L’indagine è stata presentata oggi a Salerno, presso il Salone Genovesi in occasione della prima tappa del “Giro d’Italia delle donne che fanno impresa”, l’iniziativa di Unioncamere e dei Comitati per l’Imprenditoria Femminile che ormai da sette anni attraversa l’Italia per favorire il confronto sui temi dell’impresa al femminile. Un incontro nel quale si è discusso delle possibilità di accesso al credito per le imprese femminili: quali fonti di finanziamento ci sono e come accedervi.
“Le donne – ha detto il Presidente di Unioncamere, Ferruccio Dardanello – sono un bacino potenziale di imprenditori a cui il Paese non può rinunciare e che, anzi, deve valorizzare, con interventi mirati e rafforzando il sostegno istituzionale che le Camere di commercio hanno assicurato fino ad oggi, anche con i Comitati per l’imprenditoria femminile”.
Rispetto all’universo maschile, l’indagine di Unioncamere segnala come le donne che fanno impresa siano più concentrate nella fasce di età al di sotto dei 40 anni (il 60% contro il 55 degli uomini); hanno un livello di istruzione mediamente più elevato (il 20,8% ha in tasca una laurea, contro il 16,1% dei colleghi imprenditori maschi, il 46,1% almeno un diploma, mentre gli uomini si fermano al 44,7). Oltre ad un livello formativo mediamente più elevato, le donne che fanno impresa mostrano anche un’esperienza lavorativa più qualificata: il 18,5% ha infatti alle spalle un’esperienza da impiegata o quadro, contro il 14,3% degli uomini.

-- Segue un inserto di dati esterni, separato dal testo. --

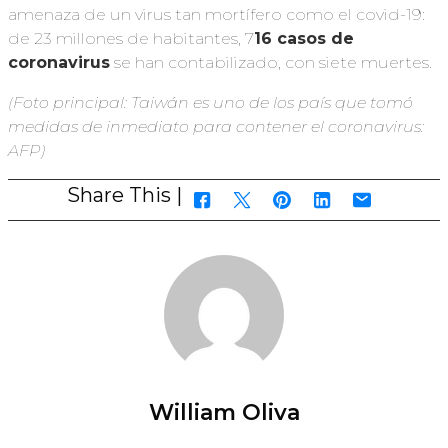
amenaza de un virus tan mortífero como el covid-19:
de 23 millones de habitantes, 7
16 casos de
coronavirus
se han contabilizado, con siete muertes.
(Foto principal: Taiwán es uno de los país que tomó
medidas de inmediato para contener el coronavirus:
AFP)
Share This |
William Oliva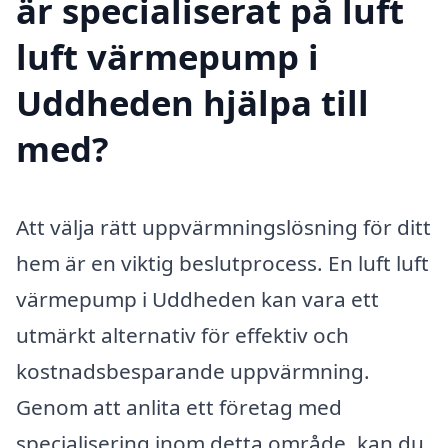
är specialiserat på luft
luft värmepump i
Uddheden hjälpa till
med?
Att välja rätt uppvärmningslösning för ditt
hem är en viktig beslutprocess. En luft luft
värmepump i Uddheden kan vara ett
utmärkt alternativ för effektiv och
kostnadsbesparande uppvärmning.
Genom att anlita ett företag med
specialisering inom detta område, kan du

E anche nel caso di assoluta mancanza di esperienza nel mondo del lavoro, come per la categoria degli studenti, la quota di donne (6,5%) è più elevata di quella dei maschi (4,9). Sotto il profilo professionale, invece, è netta la distanza dagli uomini: solo il 6,9% delle donne aveva alle spalle una precedente e diversa esperienza da imprenditrice o lavoratore autonomo (15,2 la percentuale tra gli uomini), e solo il 3,5% svolgeva una libera professione (5% per gli uomini). A caratterizzare le neo-imprese femminili, infine, resta il profilo organizzativo più fragile, visto l’incidenza molto elevata (86,7%) la percentuale delle iniziative che nascono nella forma individuale.
Salerno, come è stato sottolineato durante l’incontro, si conferma al sesto posto in Italia per numero di imprese femminile, rappresentata dal 23,14% delle imprese iscritte in tutta la provincia, quasi due punti in più sul dato nazionale (Italia è al 21,4%). 23 imprese su 100, dunque sono nelle mani delle donne.
In termini di incidenza percentuale, invece, la presenza delle imprese femminili è relativamente più rilevante nelle altre attività di servizio (49,5%), della sanità e assistenza sociale (38,5%), dei servizi di alloggio e ristorazione (28,9%), dell’agricoltura (28,7%) e del complesso delle attività di noleggio, agenzie viaggi (26,9%).
Da segnalare il forte sostegno che il sistema camerale dà alle imprese, in termini di vicinanza e accompagnamento. A confermarlo con forza è il presidente della Camera di Commercio di Salerno Guido Arzano: “A Salerno riusciamo a fare impresa in un solo giorno – dice Arzano – la Camera è e resta uno strumento a servizio dell’imprenditore come dell’imprenditrice. E’ un riferimento che non può venire meno”. E poi, ha continuato: “Il sostegno all’impresa femminile, in particolare, si è reso tangibile con un progetto, operativo proprio in queste settimane. Si tratta del progetto Bedi, un modello organizzativo per conciliare i tempi di lavoro con quelli familiari”.
Per la presidente del Comitato per l’imprenditoria femminile, Bianca Lettieri, “Bedi è un atto concreto che come Comitato abbiamo promosso, che si unisce agli strumenti di sostegno e supporto per mettere le imprese nella condizione di conoscere quali fonti di finanziamento ci sono per le proprie attività”.